* _Raw records_:
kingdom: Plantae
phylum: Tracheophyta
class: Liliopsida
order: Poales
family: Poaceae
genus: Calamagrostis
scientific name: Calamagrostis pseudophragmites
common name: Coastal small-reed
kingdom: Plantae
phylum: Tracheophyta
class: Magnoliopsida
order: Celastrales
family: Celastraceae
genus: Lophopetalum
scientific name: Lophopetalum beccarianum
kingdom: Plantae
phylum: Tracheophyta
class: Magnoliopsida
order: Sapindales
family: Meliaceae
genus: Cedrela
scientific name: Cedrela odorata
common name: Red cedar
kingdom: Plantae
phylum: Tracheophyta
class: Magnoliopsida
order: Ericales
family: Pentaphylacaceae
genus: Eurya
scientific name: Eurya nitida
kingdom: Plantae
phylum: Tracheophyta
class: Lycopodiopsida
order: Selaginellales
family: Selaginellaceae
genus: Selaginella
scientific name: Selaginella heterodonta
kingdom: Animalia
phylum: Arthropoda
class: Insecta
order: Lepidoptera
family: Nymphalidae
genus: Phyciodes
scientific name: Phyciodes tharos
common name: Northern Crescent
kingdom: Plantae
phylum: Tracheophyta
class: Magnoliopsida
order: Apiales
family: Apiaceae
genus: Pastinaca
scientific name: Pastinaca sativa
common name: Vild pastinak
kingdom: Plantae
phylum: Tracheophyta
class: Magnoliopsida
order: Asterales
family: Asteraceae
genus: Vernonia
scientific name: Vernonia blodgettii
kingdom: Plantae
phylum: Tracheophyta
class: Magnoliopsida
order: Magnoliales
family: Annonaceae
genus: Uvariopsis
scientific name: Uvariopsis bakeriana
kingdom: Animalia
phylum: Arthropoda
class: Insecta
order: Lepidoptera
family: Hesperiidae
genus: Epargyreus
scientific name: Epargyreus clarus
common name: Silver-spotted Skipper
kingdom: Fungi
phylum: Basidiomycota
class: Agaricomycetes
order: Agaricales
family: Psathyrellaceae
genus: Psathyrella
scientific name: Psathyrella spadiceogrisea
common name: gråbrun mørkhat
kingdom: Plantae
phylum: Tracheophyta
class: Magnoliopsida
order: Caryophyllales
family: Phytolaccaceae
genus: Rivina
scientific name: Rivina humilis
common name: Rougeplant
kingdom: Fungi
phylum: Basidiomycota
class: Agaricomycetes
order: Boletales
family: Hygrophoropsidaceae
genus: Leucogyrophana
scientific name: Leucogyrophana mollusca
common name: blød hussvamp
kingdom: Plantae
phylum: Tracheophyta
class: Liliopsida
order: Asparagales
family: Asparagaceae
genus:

* _Task objective_: Rewrite all the data above with every "common name" changed to "vernacular name", leaving everything else untouched.

* _Task response_:
kingdom: Plantae
phylum: Tracheophyta
class: Liliopsida
order: Poales
family: Poaceae
genus: Calamagrostis
scientific name: Calamagrostis pseudophragmites
vernacular name: Coastal small-reed
kingdom: Plantae
phylum: Tracheophyta
class: Magnoliopsida
order: Celastrales
family: Celastraceae
genus: Lophopetalum
scientific name: Lophopetalum beccarianum
kingdom: Plantae
phylum: Tracheophyta
class: Magnoliopsida
order: Sapindales
family: Meliaceae
genus: Cedrela
scientific name: Cedrela odorata
vernacular name: Red cedar
kingdom: Plantae
phylum: Tracheophyta
class: Magnoliopsida
order: Ericales
family: Pentaphylacaceae
genus: Eurya
scientific name: Eurya nitida
kingdom: Plantae
phylum: Tracheophyta
class: Lycopodiopsida
order: Selaginellales
family: Selaginellaceae
genus: Selaginella
scientific name: Selaginella heterodonta
kingdom: Animalia
phylum: Arthropoda
class: Insecta
order: Lepidoptera
family: Nymphalidae
genus: Phyciodes
scientific name: Phyciodes tharos
vernacular name: Northern Crescent
kingdom: Plantae
phylum: Tracheophyta
class: Magnoliopsida
order: Apiales
family: Apiaceae
genus: Pastinaca
scientific name: Pastinaca sativa
vernacular name: Vild pastinak
kingdom: Plantae
phylum: Tracheophyta
class: Magnoliopsida
order: Asterales
family: Asteraceae
genus: Vernonia
scientific name: Vernonia blodgettii
kingdom: Plantae
phylum: Tracheophyta
class: Magnoliopsida
order: Magnoliales
family: Annonaceae
genus: Uvariopsis
scientific name: Uvariopsis bakeriana
kingdom: Animalia
phylum: Arthropoda
class: Insecta
order: Lepidoptera
family: Hesperiidae
genus: Epargyreus
scientific name: Epargyreus clarus
vernacular name: Silver-spotted Skipper
kingdom: Fungi
phylum: Basidiomycota
class: Agaricomycetes
order: Agaricales
family: Psathyrellaceae
genus: Psathyrella
scientific name: Psathyrella spadiceogrisea
vernacular name: gråbrun mørkhat
kingdom: Plantae
phylum: Tracheophyta
class: Magnoliopsida
order: Caryophyllales
family: Phytolaccaceae
genus: Rivina
scientific name: Rivina humilis
vernacular name: Rougeplant
kingdom: Fungi
phylum: Basidiomycota
class: Agaricomycetes
order: Boletales
family: Hygrophoropsidaceae
genus: Leucogyrophana
scientific name: Leucogyrophana mollusca
vernacular name: blød hussvamp
kingdom: Plantae
phylum: Tracheophyta
class: Liliopsida
order: Asparagales
family: Asparagaceae
genus:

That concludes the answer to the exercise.